Molte più persone lo hanno onorato in quella piazza moderna che sono i social, e lì qualcuno ha ricordato che però era liberista, chiedendosi come si fa a rimpiangere uno che era contro l’articolo 18. Perché chi vive di rancore è così, e non può farci niente. Ci sono state molte ipocrisie nella cerimonia degli addii, magari intrecciate con un dolore sincero. Quelle di chi ha rivendicato la militanza comune delle origini, dopo aver speso buona parte della vita impegnato quasi sempre su fronti opposti. Quella di chi non ha mosso un dito per rendergli l’onore che da vivo avrebbe meritato, nominandolo senatore a vita. Quella, soprattutto, di chi ha applaudito tutte le sue battaglie di ieri, glissando con poco pudore su quelle di oggi.
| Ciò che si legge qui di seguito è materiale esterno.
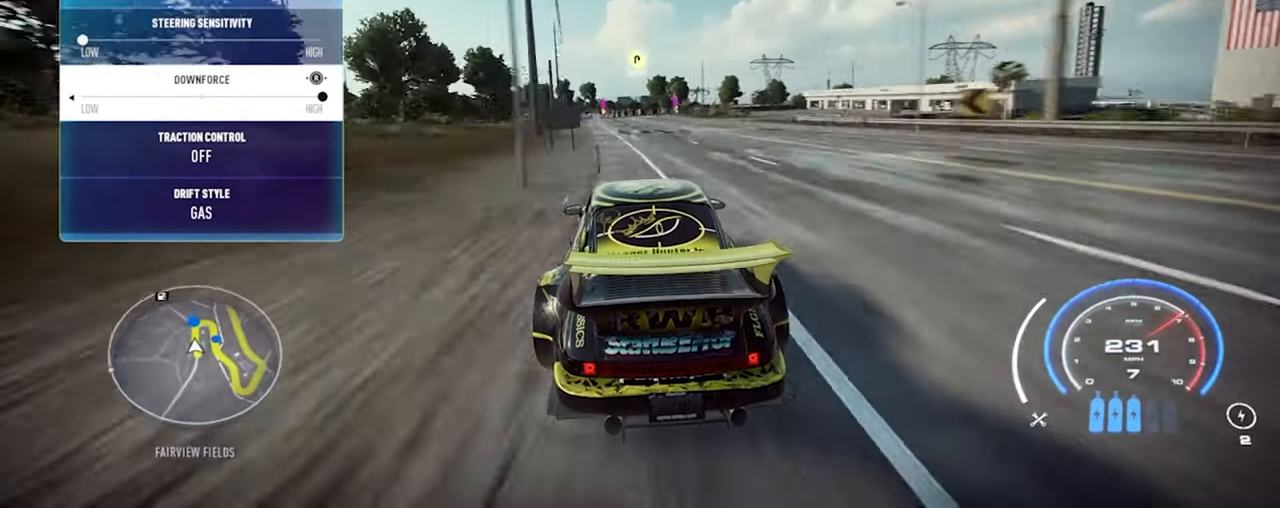
{"buttons": ["R2"], "left_stick": "up", "right_stick": "center", "events": [[366, "left_stick", "up"]]}
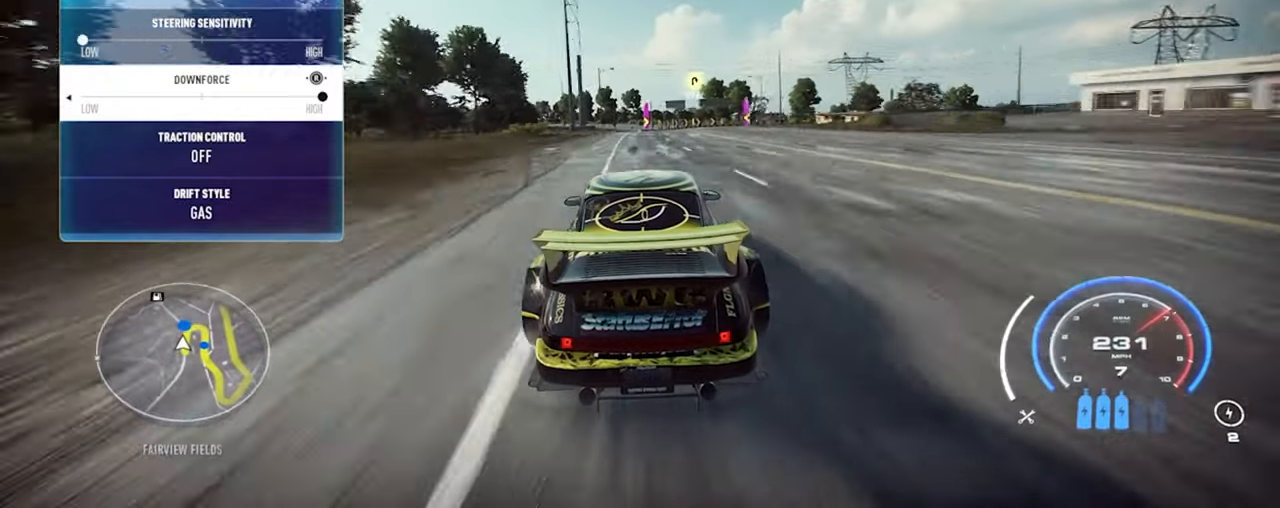
{"buttons": ["R2"], "left_stick": "up-right", "right_stick": "center", "events": [[500, "left_stick", "up-right"]]}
Come la campagna per rendere civili le galere: niente e nessuno, neppure un papa a Montecitorio e l’essere riuscito come – solo Pannella poteva fare – ad arruolare Napolitano, ha potuto smuovere il dogma per cui la galera viene prima di tutto, sennò gli elettori forcaioli si risentono.
Chissà se di fronte alla salma di Pannella è sfilato anche Giovanni D’Urso, il magistrato sequestrato nel 1980 dalle Br. Per liberarlo chiedevano che un comunicato venisse letto in tv. Tutti, proprio tutti, erano pronti a sacrificarlo pur di non concedere una tale enormità. I radicali misero a disposizione il loro spazio elettorale e gli salvarono la pelle. Chissà se se ne è ricordato.

I radicali li ha formati Pannella. Hanno i loro difetti tra i quali l’ipocrisia non figura. Non la ha mandata a dire Emma Bonino: «In vita non ha mai avuto riconoscimenti adeguati». Più secco e severo lo storico direttore di Radio Radicale Massimo Bordin: «Doveva morire per ottenere un’attenzione corale». Comprensibile ma non del tutto giusto: l’attenzione che i media e i partiti di potere hanno cercato per decenni di negargli, Pannella ha sempre saputo come strapparla lo stesso. Non sempre ha vinto, ma a porre i suoi temi in testa all’agenda del Paese prima, e del Palazzo poi, ci è riuscito sempre.

Marco Pannella sarà sepolto a Teramo, ma il vero funerale «laico» sarà oggi pomeriggio a piazza Navona. Non è certo una piazza scelta a caso. È quella dove, il 13 maggio 1974, iniziarono i festeggiamenti per la vittoria nel referendum sul divorzio, la sera che più di ogni altro giorno, almeno sul fronte dei diritti civili, cambiò l’Italia e chiuse il sipario sul Paese del dopoguerra, quello che era stato laico solo di nome.